Gdy tylko otworzyłam drzwi, natknęłam się na stojącego pod nimi Adama. Nie miałam żadnych wątpliwości, że nas podsłuchiwał. Wyminęłam go, ale tuż za zakrętem złapał mnie za rękę i przytrzymał, zmuszając, abym go wysłuchała.

– Dałaś temu dilerowi, to czemu nie jemu, co? – Domyśliłam się, że na początku chodziło mu o Alfiego, chociaż nie wydawało mi się, żeby handlował narkotykami. – Na pewno zmieniłby wtedy co do ciebie zdanie. Przecież dla takich jak ty, to kim jest nie ma najmniejszego znaczenia, czyż nie? Liczy się tylko jedno – potarł o siebie palcami, sugerując, że chodziło mu o pieniądze. – Tak z ciekawości, ile bierzesz, a może robisz to w gratisie, co? – zaśmiał się, a ja w odwecie odmachnęłam się, zostawiając na jego policzku czerwony ślad. Poczułam piekące w oczach łzy, ale nie zamierzałam się przed nim rozklejać. Od razu skierowałam się do domu. Nie chciałam się nim przejmować, bo wiedziałam, że nie warto, ale te słowa mnie zabolały. Nigdy nie dałam mu żadnych powodów, żeby tak o mnie mówił. Bałam się, że mógłby rozpowiedzieć to całej szkole, a oni pewnie bez problemu by mu uwierzyli. Bo w końcu to on był popularny, nie ja. Ja byłam nudnym kujonem, który od czasu do czasu buntował się jak małe dziecko. Mogli i tak o mnie mówić, ale nie pozwolę, żeby wpierali mi to, co mówił Adam.

Wróciłam zapłakana do domu, ale nie spodziewałam się, że w środku zastanę zarówno Kamila, jak i Daniela. Chciałam zniknąć w swoim pokoju albo w łazience, zanim mnie zauważą, ale było już za późno, bo oboje się we mnie wpatrywali, dopiero po chwili podbiegając do mnie.

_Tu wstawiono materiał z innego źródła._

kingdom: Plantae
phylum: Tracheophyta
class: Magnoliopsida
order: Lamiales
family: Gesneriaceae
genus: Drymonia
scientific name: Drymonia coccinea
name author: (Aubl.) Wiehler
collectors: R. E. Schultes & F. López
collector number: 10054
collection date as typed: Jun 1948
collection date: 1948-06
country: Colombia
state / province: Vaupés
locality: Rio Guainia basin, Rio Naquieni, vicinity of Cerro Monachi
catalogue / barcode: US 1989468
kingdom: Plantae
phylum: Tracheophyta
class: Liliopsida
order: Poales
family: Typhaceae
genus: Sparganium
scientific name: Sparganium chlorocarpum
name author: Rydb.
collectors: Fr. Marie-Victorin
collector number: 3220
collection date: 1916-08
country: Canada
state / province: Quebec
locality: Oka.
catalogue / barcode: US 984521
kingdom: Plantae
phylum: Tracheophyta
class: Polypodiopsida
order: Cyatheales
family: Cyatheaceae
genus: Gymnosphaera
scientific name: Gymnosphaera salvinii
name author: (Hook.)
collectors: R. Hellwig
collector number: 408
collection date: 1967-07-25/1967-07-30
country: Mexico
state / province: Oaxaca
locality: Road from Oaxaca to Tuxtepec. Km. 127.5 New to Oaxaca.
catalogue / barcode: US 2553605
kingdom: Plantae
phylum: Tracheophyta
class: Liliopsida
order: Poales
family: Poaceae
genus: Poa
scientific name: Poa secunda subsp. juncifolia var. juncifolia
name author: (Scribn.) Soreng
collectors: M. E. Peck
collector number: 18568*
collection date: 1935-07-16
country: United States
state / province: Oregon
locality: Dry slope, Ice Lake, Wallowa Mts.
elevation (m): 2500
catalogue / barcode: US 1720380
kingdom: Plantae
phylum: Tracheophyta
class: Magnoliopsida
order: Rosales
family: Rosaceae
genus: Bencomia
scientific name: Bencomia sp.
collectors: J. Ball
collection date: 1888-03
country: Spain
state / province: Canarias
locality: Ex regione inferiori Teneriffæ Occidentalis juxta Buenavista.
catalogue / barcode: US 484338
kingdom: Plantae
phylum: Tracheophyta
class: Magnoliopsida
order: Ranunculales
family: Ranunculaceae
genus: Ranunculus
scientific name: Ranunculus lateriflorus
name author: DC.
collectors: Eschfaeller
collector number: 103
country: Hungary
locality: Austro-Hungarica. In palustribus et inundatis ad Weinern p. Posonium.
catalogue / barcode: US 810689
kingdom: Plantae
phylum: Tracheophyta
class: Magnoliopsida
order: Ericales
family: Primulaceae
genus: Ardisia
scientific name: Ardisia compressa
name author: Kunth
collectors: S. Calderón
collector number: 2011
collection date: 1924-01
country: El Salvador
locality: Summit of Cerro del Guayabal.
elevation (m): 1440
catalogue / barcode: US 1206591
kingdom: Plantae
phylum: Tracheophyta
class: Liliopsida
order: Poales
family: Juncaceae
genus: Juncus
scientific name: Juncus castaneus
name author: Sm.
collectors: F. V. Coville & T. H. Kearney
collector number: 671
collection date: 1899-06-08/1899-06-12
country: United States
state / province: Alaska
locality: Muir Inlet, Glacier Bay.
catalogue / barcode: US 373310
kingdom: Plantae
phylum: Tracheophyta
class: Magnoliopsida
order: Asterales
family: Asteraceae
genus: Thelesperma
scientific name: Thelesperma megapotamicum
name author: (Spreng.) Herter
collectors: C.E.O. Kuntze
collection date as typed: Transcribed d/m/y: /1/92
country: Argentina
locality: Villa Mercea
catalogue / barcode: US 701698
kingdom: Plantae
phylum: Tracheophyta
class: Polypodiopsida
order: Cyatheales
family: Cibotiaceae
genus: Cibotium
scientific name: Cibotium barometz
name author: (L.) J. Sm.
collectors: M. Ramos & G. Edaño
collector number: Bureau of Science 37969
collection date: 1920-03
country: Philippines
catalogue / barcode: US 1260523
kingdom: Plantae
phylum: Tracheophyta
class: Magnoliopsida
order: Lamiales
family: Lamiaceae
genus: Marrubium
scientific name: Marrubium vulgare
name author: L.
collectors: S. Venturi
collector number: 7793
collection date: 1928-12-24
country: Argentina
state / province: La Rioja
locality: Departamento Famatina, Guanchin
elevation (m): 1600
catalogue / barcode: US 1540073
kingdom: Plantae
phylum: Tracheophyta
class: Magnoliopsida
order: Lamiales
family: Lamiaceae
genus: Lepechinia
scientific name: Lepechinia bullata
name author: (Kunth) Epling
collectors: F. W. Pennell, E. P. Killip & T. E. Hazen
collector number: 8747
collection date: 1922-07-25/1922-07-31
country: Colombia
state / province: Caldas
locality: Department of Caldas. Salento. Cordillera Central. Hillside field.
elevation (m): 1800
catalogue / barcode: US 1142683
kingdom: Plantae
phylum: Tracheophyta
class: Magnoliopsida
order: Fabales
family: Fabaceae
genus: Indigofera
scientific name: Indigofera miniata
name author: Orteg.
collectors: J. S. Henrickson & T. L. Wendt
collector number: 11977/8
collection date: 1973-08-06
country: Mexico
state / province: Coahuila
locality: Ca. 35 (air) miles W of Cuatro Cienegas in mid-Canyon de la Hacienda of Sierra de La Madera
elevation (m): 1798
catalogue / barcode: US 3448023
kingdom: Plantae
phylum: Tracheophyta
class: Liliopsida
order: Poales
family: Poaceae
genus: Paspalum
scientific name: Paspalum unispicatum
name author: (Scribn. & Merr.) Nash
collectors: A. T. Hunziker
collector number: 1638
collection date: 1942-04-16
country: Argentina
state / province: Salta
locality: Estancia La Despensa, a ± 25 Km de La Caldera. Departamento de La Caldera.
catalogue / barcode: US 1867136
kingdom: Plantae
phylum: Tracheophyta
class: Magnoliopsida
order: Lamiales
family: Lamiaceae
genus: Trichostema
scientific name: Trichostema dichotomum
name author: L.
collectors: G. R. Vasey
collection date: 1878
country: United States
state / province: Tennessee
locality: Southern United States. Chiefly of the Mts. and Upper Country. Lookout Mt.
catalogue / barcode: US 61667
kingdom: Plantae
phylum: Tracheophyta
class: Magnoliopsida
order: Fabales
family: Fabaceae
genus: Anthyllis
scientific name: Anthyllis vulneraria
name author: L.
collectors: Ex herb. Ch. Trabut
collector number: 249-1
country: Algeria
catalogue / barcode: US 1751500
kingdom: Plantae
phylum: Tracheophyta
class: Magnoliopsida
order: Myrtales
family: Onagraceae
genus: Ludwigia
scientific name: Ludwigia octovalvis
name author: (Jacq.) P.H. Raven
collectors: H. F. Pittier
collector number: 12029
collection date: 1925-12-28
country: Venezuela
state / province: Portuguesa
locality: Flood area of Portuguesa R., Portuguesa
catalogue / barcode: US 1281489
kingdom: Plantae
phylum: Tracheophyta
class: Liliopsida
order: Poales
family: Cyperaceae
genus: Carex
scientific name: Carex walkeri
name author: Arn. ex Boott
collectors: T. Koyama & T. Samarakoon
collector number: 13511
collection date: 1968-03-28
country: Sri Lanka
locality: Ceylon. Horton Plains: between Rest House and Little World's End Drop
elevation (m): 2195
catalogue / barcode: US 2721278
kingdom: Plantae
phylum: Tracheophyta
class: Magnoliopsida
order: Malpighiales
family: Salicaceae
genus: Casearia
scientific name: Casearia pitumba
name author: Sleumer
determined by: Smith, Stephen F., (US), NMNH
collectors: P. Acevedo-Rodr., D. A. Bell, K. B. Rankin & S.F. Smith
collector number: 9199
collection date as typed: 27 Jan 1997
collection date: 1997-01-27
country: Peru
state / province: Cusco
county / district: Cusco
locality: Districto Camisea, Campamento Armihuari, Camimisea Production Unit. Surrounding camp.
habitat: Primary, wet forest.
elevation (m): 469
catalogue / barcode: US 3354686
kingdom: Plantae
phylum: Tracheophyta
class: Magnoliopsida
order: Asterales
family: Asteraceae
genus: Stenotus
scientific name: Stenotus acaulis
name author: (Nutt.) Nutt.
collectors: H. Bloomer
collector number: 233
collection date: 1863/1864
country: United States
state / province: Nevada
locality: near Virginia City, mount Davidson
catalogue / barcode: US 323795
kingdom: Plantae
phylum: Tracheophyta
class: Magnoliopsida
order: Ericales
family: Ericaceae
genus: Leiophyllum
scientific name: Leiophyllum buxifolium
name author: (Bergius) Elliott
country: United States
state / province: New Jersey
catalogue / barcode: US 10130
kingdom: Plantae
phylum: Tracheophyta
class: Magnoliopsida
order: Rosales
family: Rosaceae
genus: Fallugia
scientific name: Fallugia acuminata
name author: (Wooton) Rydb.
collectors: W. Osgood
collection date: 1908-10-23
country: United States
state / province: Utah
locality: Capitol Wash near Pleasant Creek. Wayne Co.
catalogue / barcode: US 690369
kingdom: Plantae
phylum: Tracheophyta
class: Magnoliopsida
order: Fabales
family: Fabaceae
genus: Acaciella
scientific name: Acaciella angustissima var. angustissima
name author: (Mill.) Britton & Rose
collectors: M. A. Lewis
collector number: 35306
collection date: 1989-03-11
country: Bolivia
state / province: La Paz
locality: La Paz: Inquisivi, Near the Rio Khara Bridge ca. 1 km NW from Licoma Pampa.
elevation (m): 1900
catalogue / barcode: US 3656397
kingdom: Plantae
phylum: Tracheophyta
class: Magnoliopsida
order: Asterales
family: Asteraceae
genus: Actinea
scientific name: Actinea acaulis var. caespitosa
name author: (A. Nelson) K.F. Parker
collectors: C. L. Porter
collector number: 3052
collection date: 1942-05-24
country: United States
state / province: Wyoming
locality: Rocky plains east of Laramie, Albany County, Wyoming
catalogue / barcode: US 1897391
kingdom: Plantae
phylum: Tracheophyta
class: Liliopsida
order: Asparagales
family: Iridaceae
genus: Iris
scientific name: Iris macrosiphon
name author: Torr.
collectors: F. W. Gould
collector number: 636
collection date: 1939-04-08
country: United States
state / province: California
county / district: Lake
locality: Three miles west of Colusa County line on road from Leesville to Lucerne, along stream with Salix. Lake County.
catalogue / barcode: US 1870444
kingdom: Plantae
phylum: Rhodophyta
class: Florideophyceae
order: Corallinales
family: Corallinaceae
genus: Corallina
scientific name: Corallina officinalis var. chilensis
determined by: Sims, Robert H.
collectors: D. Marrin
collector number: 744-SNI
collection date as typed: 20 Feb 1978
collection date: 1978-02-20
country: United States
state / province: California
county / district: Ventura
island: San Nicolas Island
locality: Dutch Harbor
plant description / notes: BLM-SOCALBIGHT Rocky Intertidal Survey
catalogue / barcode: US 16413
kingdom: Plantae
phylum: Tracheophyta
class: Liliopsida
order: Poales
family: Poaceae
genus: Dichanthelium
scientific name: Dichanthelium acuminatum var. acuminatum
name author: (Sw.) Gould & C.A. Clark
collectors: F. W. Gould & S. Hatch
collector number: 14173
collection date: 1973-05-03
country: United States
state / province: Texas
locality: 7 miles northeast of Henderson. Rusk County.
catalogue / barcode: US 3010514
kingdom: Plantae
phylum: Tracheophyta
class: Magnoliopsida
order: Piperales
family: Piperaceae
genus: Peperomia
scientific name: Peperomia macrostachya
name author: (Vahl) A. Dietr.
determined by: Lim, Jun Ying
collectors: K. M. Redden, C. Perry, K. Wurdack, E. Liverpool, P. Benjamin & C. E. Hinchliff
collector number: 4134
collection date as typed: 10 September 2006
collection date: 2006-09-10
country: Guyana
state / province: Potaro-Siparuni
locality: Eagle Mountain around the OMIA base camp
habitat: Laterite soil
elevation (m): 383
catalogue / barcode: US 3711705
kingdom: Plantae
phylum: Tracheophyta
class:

– Maja, co się stało? – spytali równocześnie, ale ja ich minęłam i usiadłam na kanapie. Chciałam coś powiedzieć, ale czułam, że za każdym razem, gdy otwierałam usta, coraz bardziej chciało mi się płakać.

– To ten chłopak? Coś ci zrobił? – spytał z troską Kamil, ale ja tylko pokręciłam głową, zaprzeczając.

– Adam powiedział... – Moje słowa przerywane były płaczem. – Powiedział, że jestem... – Nie dokończyłam, ale widziałam jakie spojrzenia wymienili między sobą moi towarzysze i miałam pewność, że zrozumieli, o co mi chodziło. Streściłam im później to, co powiedział o nauczycielu.

– Wiecie, że to nie jest prawda... Nie chcę, żeby tak o mnie mówił – moja wypowiedź brzmiała, jakby była wyrwana z ust małej dziewczynki, ale sama postać Adama przypominała mi o tym, co mi zrobił i co jeszcze chciał zrobić. I to mnie przygniatało za każdym razem, gdy tylko na niego spojrzałam.

– Kochanie, jasne, że wiemy. Coś z tym zrobię, obiecuję. Tylko już nie płacz. – Kamil głaskał mnie po ramieniu, a ja trwałam w objęciach Daniela, który teraz spiął wszystkie mięśnie.

– Nie daruję mu tego! Pożałuje, że w ogóle to wszystko zaczął – zagroził, przyciągając mnie do siebie jeszcze bardziej i składając drobny pocałunek na moim czole.